Problem requirements >> Can you give the data again, starting at the line that contains "Nenhum comentário para mostrar." and ending at the line that contains "outubro 2024", with "Arquivos" replaced by "Arquivo do blog" and nothing else changed?

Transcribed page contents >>
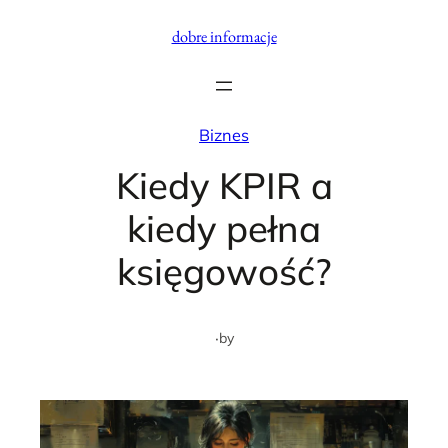
Przejdź
dobre informacje
do
treści
Biznes
Kiedy KPIR a
kiedy pełna
księgowość?
·
by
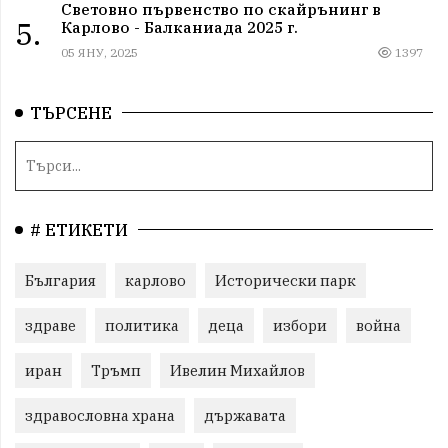
Световно първенство по скайрънинг в
5.
Карлово - Балканиада 2025 г.
05 ЯНУ, 2025
1397
ТЪРСЕНЕ
# ЕТИКЕТИ
България
карлово
Исторически парк
здраве
политика
деца
избори
война
иран
Тръмп
Ивелин Михайлов
здравословна храна
държавата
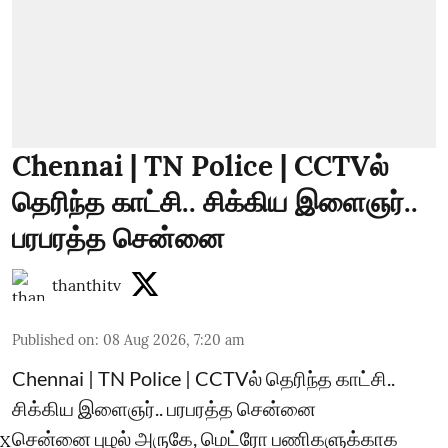
Chennai | TN Police | CCTVல்
தெரிந்த காட்சி.. சிக்கிய இளைஞர்..
பரபரத்த சென்னை
thanthitv
Published on
:
08 Aug 2026, 7:20 am
Chennai | TN Police | CCTVல் தெரிந்த காட்சி..
சிக்கிய இளைஞர்.. பரபரத்த சென்னை
சென்னை புழல் அருகே, மெட்ரோ பணிகளுக்காக
X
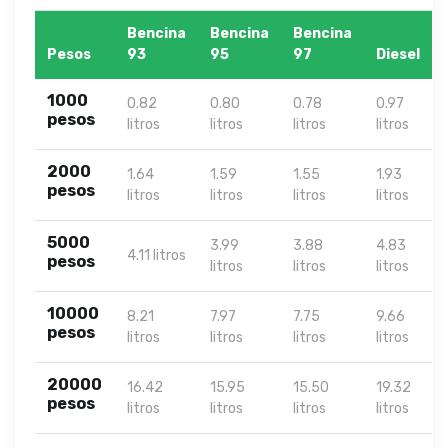
Bencina
Bencina
Bencina
Pesos
93
95
97
Diesel
1000
0.82
0.80
0.78
0.97
pesos
litros
litros
litros
litros
2000
1.64
1.59
1.55
1.93
pesos
litros
litros
litros
litros
5000
3.99
3.88
4.83
4.11 litros
pesos
litros
litros
litros
10000
8.21
7.97
7.75
9.66
pesos
litros
litros
litros
litros
20000
16.42
15.95
15.50
19.32
pesos
litros
litros
litros
litros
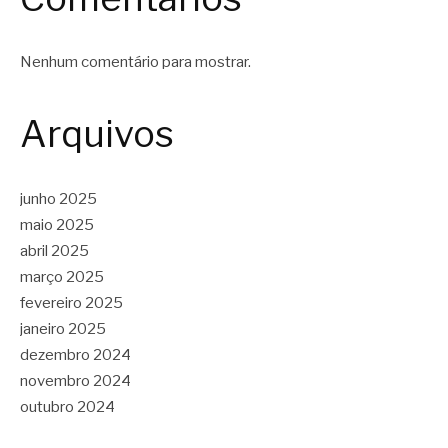
Nenhum comentário para mostrar.
Arquivos
junho 2025
maio 2025
abril 2025
março 2025
fevereiro 2025
janeiro 2025
dezembro 2024
novembro 2024
outubro 2024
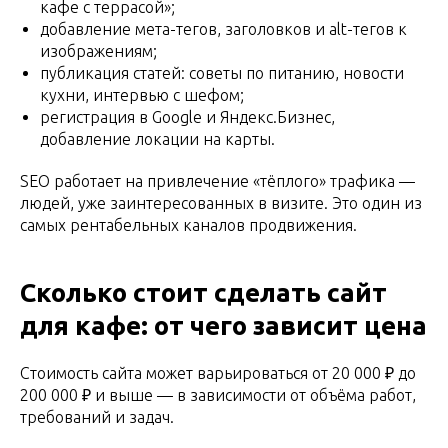
кафе с террасой»;
добавление мета-тегов, заголовков и alt-тегов к
изображениям;
публикация статей: советы по питанию, новости
кухни, интервью с шефом;
регистрация в Google и Яндекс.Бизнес,
добавление локации на карты.
SEO работает на привлечение «тёплого» трафика —
людей, уже заинтересованных в визите. Это один из
самых рентабельных каналов продвижения.
Сколько стоит сделать сайт
для кафе: от чего зависит цена
Стоимость сайта может варьироваться от 20 000 ₽ до
200 000 ₽ и выше — в зависимости от объёма работ,
требований и задач.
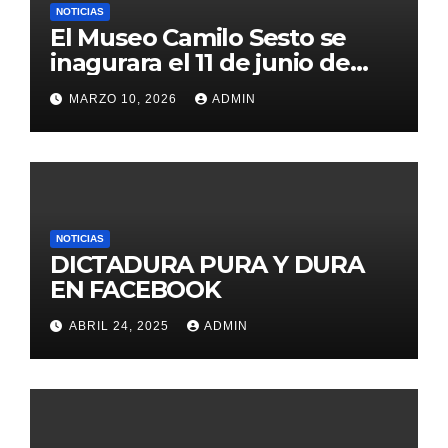
NOTICIAS
El Museo Camilo Sesto se
inagurara el 11 de junio de
2026
MARZO 10, 2026
ADMIN
NOTICIAS
DICTADURA PURA Y DURA
EN FACEBOOK
ABRIL 24, 2025
ADMIN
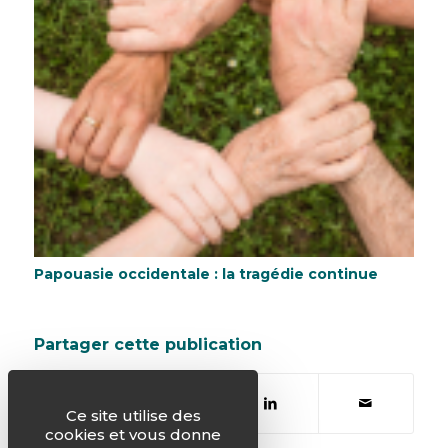
Papouasie occidentale : la tragédie continue
Partager cette publication
Ce site utilise des
cookies et vous donne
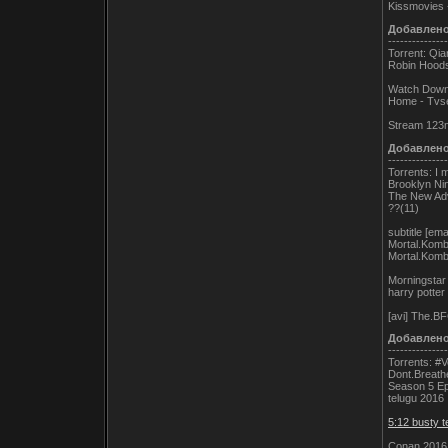
Kissmovies -
Добавлен
---------------
Torrent: Qi
Robin Hood
Watch Downl
Home - Tvse
Stream 123m
Добавлен
---------------
Torrents: I m
Brooklyn Ni
The New Adv
??(11)
subtitle [e
Mortal.Kom
Mortal.Kom
Morningstar
harry potter
[avi] The.B
Добавлен
---------------
Torrents: #
Dont.Breath
Season 5 Ep
telugu 2016
5:12 busty t
Conan 2016 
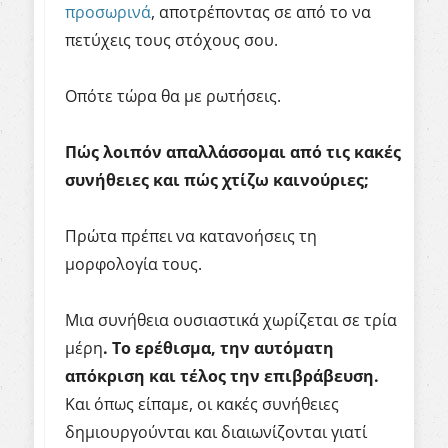
προσωρινά
, αποτρέποντας σε από το να
πετύχεις τους στόχους σου.
Οπότε τώρα θα με ρωτήσεις.
Πώς
λοιπόν
απαλλάσσομαι
από
τις
κακές
συνήθειες
και
πώς
χτίζω
καινούριες
;
Πρώτα πρέπει να κατανοήσεις τη
μορφολογία τους.
Μια συνήθεια ουσιαστικά χωρίζεται σε τρία
μέρη
.
Το
ερέθισμα
,
την
αυτόματη
απόκριση
και
τέλος
την
επιβράβευση
.
Και όπως είπαμε, οι κακές συνήθειες
δημιουργούνται και διαιωνίζονται γιατί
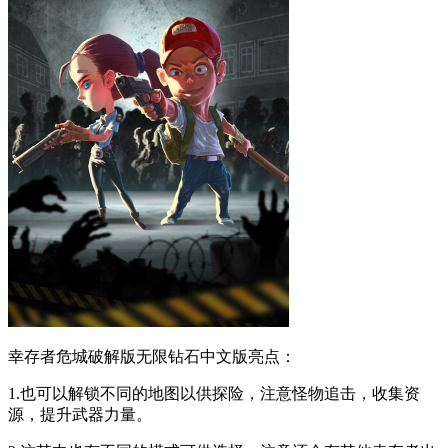
幸存者危城破解版无限钻石中文版亮点：
1.也可以解锁不同的地图以供探险，注意怪物追击，收集资
源，提升武器力量。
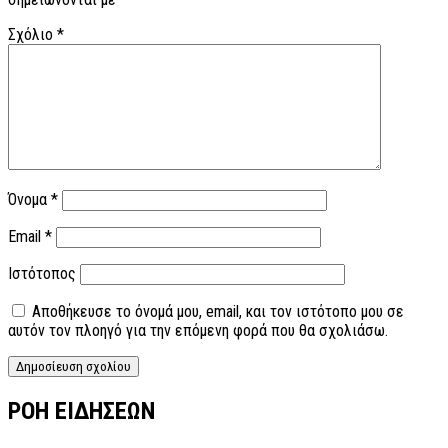
Σχόλιο
*
Όνομα
*
Email
*
Ιστότοπος
Αποθήκευσε το όνομά μου, email, και τον ιστότοπο μου σε
αυτόν τον πλοηγό για την επόμενη φορά που θα σχολιάσω.
ΡΟΗ ΕΙΔΗΣΕΩΝ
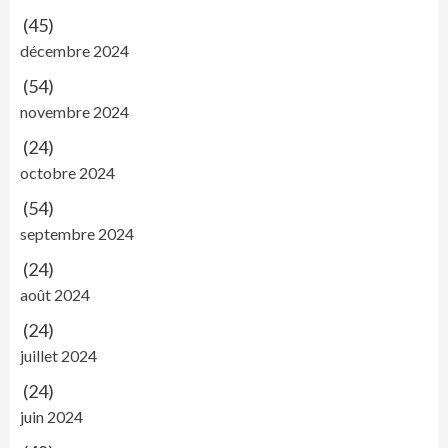
(45)
décembre 2024
(54)
novembre 2024
(24)
octobre 2024
(54)
septembre 2024
(24)
août 2024
(24)
juillet 2024
(24)
juin 2024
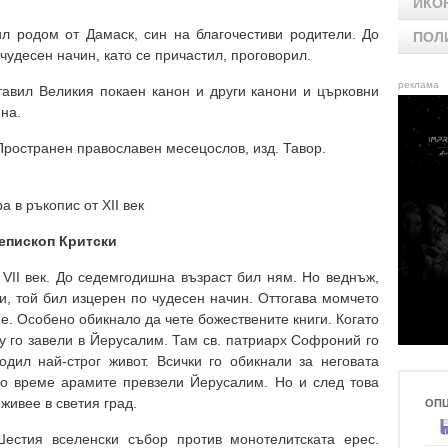
ИКО
л родом от Дамаск, син на благочестиви родители. До
ПОЛ
чудесен начин, като се причастил, проговорил.
реклама
авил Великия покаен канон и други канони и църковни
на.
Пространен православен месецослов, изд. Тавор.
а в ръкопис от XII век
иепископ Критски
 VІІ век. До седемгодишна възраст бил ням. Но веднъж,
ни, той бил изцерен по чудесен начин. Оттогава момчето
е. Особено обикнало да чете божествените книги. Когато
у го завели в Йерусалим. Там св. патриарх Софроний го
дил най-строг живот. Всички го обикнали за неговата
во време арамите превзели Йерусалим. Но и след това
живее в светия град.
ОП
Шестия вселенски събор против монотелитската ерес.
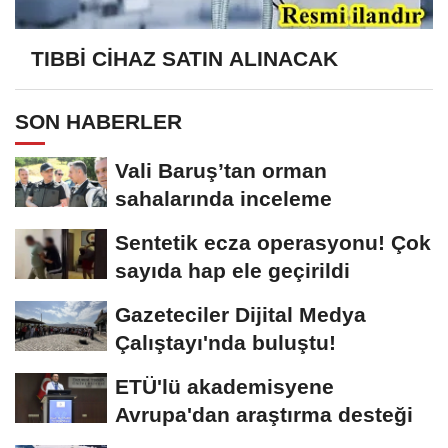
TIBBİ CİHAZ SATIN ALINACAK
SON HABERLER
Vali Baruş’tan orman
sahalarında inceleme
Sentetik ecza operasyonu! Çok
sayıda hap ele geçirildi
Gazeteciler Dijital Medya
Çalıştayı'nda buluştu!
ETÜ'lü akademisyene
Avrupa'dan araştırma desteği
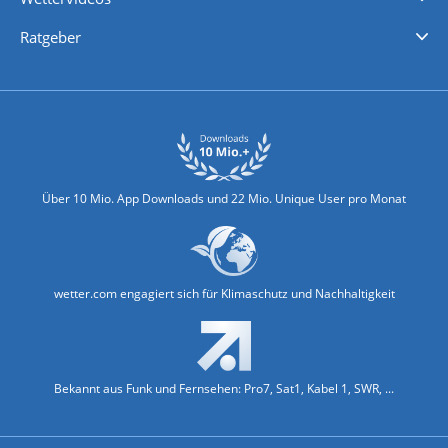
Nachrichten
Deutschlandwetter
Schweizwetter
Österreichwetter
Regionalwetter
Wetter in Europa
Wetter Weltweit
Wetterlexikon
Promi-News
Ratgeber
Biowetter
Glätteindex
Reiseziel Finder
Erkältungswetter
Klima & Umwelt
Über 10 Mio. App Downloads und 22 Mio. Unique User pro Monat
wetter.com engagiert sich für Klimaschutz und Nachhaltigkeit
Bekannt aus Funk und Fernsehen: Pro7, Sat1, Kabel 1, SWR, ...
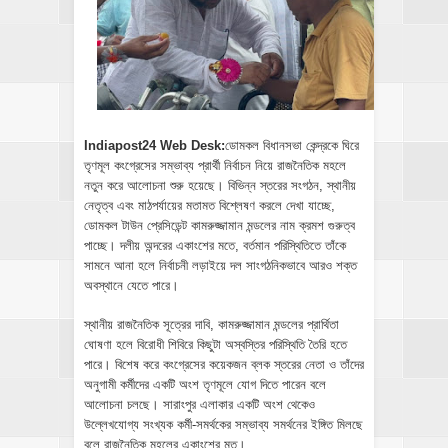
Indiapost24 Web Desk:
ডোমকল বিধানসভা কেন্দ্রকে ঘিরে
তৃণমূল কংগ্রেসের সম্ভাব্য প্রার্থী নির্বাচন নিয়ে রাজনৈতিক মহলে
নতুন করে আলোচনা শুরু হয়েছে। বিভিন্ন স্তরের সংগঠন, স্থানীয়
নেতৃত্ব এবং মাঠপর্যায়ের মতামত বিশ্লেষণ করলে দেখা যাচ্ছে,
ডোমকল টাউন প্রেসিডেন্ট কামরুজ্জামান মন্ডলের নাম ক্রমশ গুরুত্ব
পাচ্ছে। দলীয় অন্দরের একাংশের মতে, বর্তমান পরিস্থিতিতে তাঁকে
সামনে আনা হলে নির্বাচনী লড়াইয়ে দল সাংগঠনিকভাবে আরও শক্ত
অবস্থানে যেতে পারে।
স্থানীয় রাজনৈতিক সূত্রের দাবি, কামরুজ্জামান মন্ডলের প্রার্থিতা
ঘোষণা হলে বিরোধী শিবিরে কিছুটা অস্বস্তির পরিস্থিতি তৈরি হতে
পারে। বিশেষ করে কংগ্রেসের কয়েকজন ব্লক স্তরের নেতা ও তাঁদের
অনুগামী কর্মীদের একটি অংশ তৃণমূলে যোগ দিতে পারেন বলে
আলোচনা চলছে। সারাংপুর এলাকার একটি অংশ থেকেও
উল্লেখযোগ্য সংখ্যক কর্মী-সমর্থকের সম্ভাব্য সমর্থনের ইঙ্গিত মিলছে
বলে রাজনৈতিক মহলের একাংশের মত।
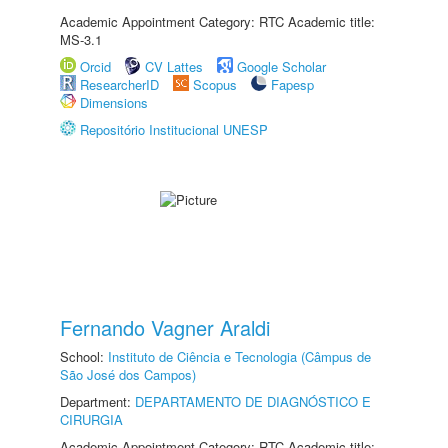
Academic Appointment Category: RTC Academic title:
MS-3.1
Orcid
CV Lattes
Google Scholar
ResearcherID
Scopus
Fapesp
Dimensions
Repositório Institucional UNESP
Fernando Vagner Araldi
School:
Instituto de Ciência e Tecnologia (Câmpus de
São José dos Campos)
Department:
DEPARTAMENTO DE DIAGNÓSTICO E
CIRURGIA
Academic Appointment Category: RTC Academic title:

Exercise result >>
Nenhum comentário para mostrar.
Arquivo do blog
junho 2025
maio 2025
abril 2025
março 2025
fevereiro 2025
janeiro 2025
dezembro 2024
novembro 2024
outubro 2024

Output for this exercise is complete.